Electricity remains one of the major challenges facing businesses in Nigeria, and a report has shown that the eleven (11) Electricity Distribution Companies (DisCos) in Nigeria suffered huge revenue shortfalls in the tune of N1.67 trillion in the past five years.
This is contained in the documents published on the website of Nigerian Electricity Regulatory Commission (NERC) titled: 2016 – 2018 Minor Review & Minimum Remittance Orders for the 11 DisCos.
The breakdown: According to the data contained in the report, all the 11 DisCos in Nigeria recorded an average of N152.3 billion revenue shortfall between 2015 and 2019. A closer look at the report shows that Ibadan Power Company (IBDC) had the biggest share of the revenue shortfall.
NERC noted that it computed and recognised the sum of 235.5 billion as the tariff shortfall for IBDC between 2015 and 2019 year to date.
- Ikeja power Distribution Company followed IBDC closely with the sum of N188.5 billion as revenue shortfall between 2015 and 2019.
- Benin DisCo recorded N164 billion revenue shortfall to rank third, while Kaduna DisCo’s shortfall was estimated at N164 billion.
- Others include Abuja (N154.3 billion), Eko (N145.2 billion), Port Harcourt (N143.3 billion), Kano (N140 billion), Enugu (N140 billion), Jos (N126.2 billion) and Yola (N74 billion).

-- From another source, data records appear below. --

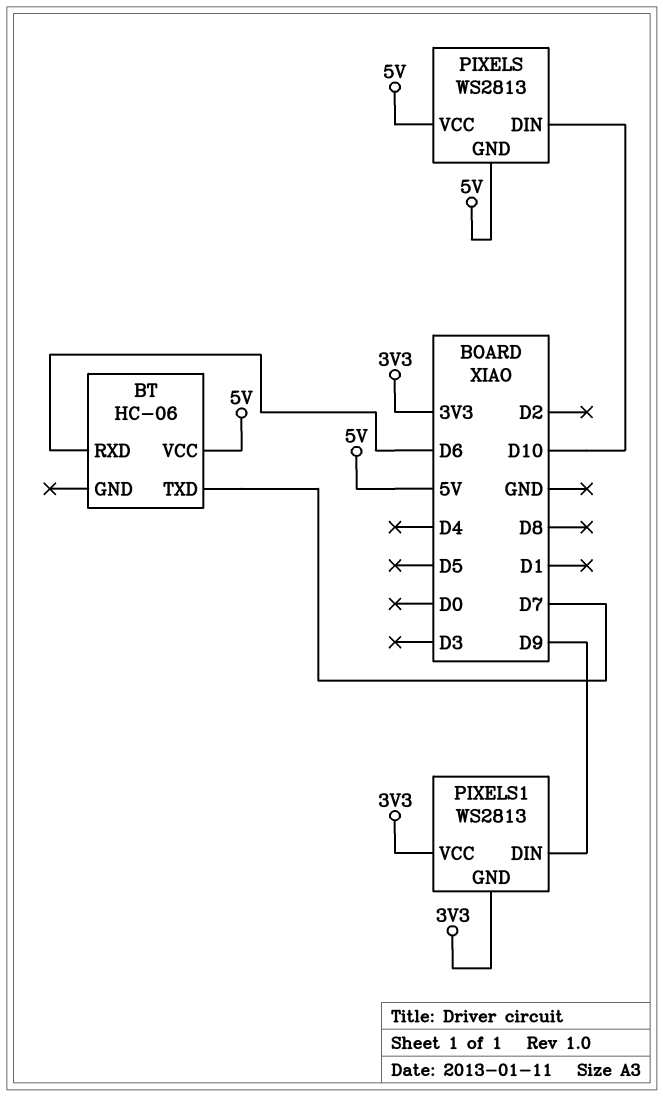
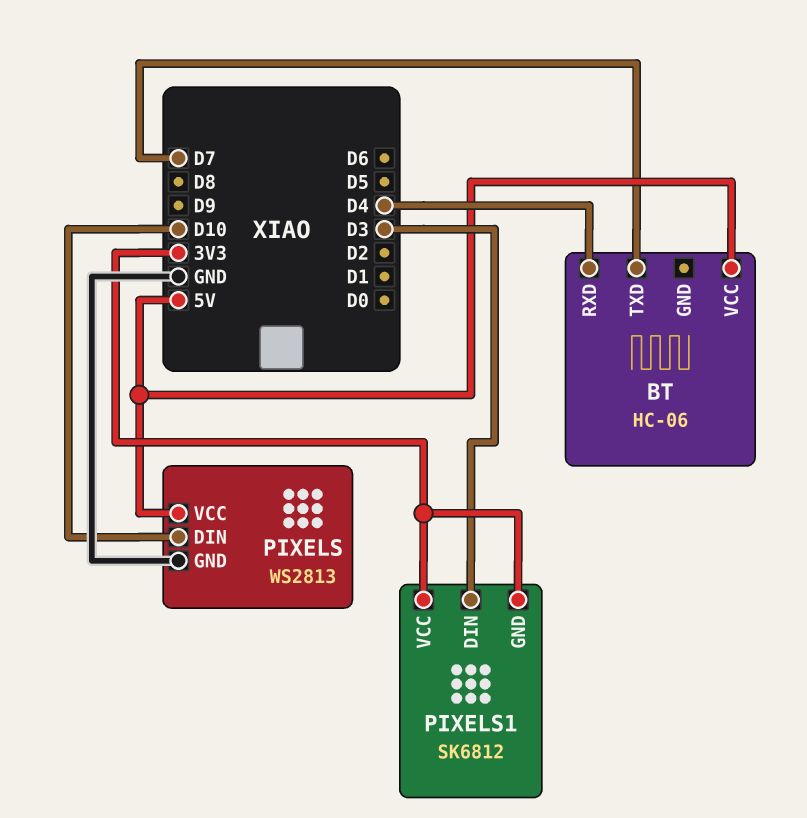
BT pin RXD: D6 -> D4
PIXELS pin GND: 5V -> GND
PIXELS1: WS2813 -> SK6812
PIXELS1 pin DIN: D9 -> D3

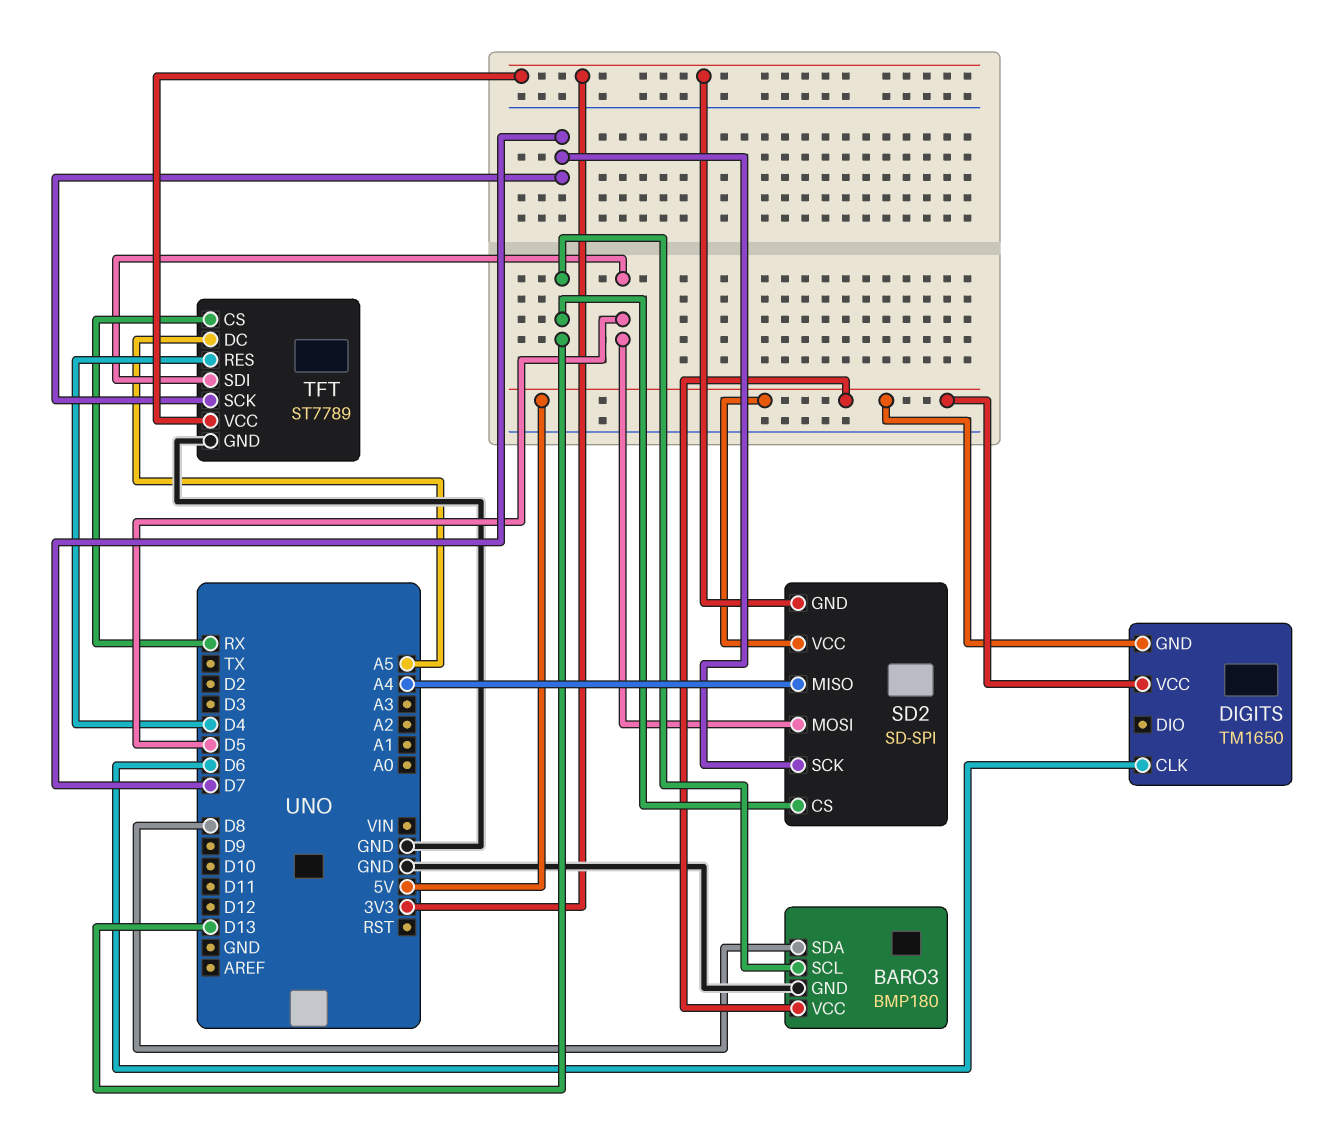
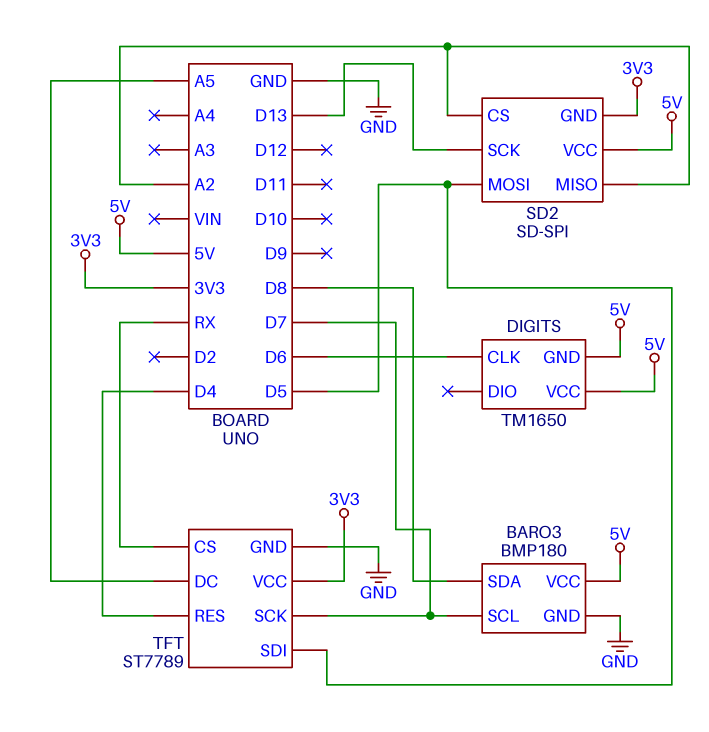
BARO3 pin SCL: D13 -> D7
SD2 pin CS: D13 -> A2
SD2 pin MISO: A4 -> A2
SD2 pin SCK: D7 -> D13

Recurring Interventions: Power supply has been one of the major challenges facing key economic agents (individuals and businesses) in the Nigerian economy. Despite reforms, the power sector is still faced with several challenges ranging from the electricity supply, revenue generation and low investment level.
Basically, tariffs shortfall recorded by the DisCos came from individuals, firms and even government agencies who are consumers of electricity services. To tackle this, NERC stated in its report that it had issued a new order directing all the ministries and agencies of government (MDAs) to be metered by DisCos.
Most recently, the Federal Government approved N600 billion for injection into the country’s electricity market. According to NERC, the intervention fund was for the payment of the shortfall in electricity invoices for the entire market.
The government made intervention payments in line with the Power Sector Recovery Plan (“PSRP”). According to the plan, all accrued liabilities in DisCos’ financial records arising from tariff shortfalls shall be transferred off the balance sheet and fully settled under the financing plan of the PSRP initiative.
NERC document reads, “All funds retained by the DisCos as represented by excess of market (remittance) shortfalls over tariff shortfall are to be recovered as a full liability of the DisCos, including applicable interest thereon, in line with the provisions of the Supplementary TEM Order, the Market Rules and respective industry contracts with NBET and the MO.
“All DisCos with an excess of tariff shortfall over market shortfall shall be compensated accordingly for the difference. Also, all interest payable by DisCos on unpaid invoices issued by NBET and the MO and attributable to tariff shortfall shall be transferred off the balance sheet of the utilities.”
Recent Development: Recently, a section of the media reported that the Federal Government through the NERC had increased the tariff payable by power consumers across the country. Meanwhile, NERC had quashed the reports, explaining that no tariff has been approved yet.
Following this, Nairametrics published an article to provide an explanation of why NERC is considering increasing electricity tariffs. Specifically, NERC disclosed that the minor review earlier approved came as a result of revenue shortfall that might have arisen due to the difference between tariffs approved by the regulator and actual end-user tariffs.
Despite this, different groups representing power consumers across the country have declared that the purported approved increase in electricity tariff would not stand until there is a considerable improvement in the power supply.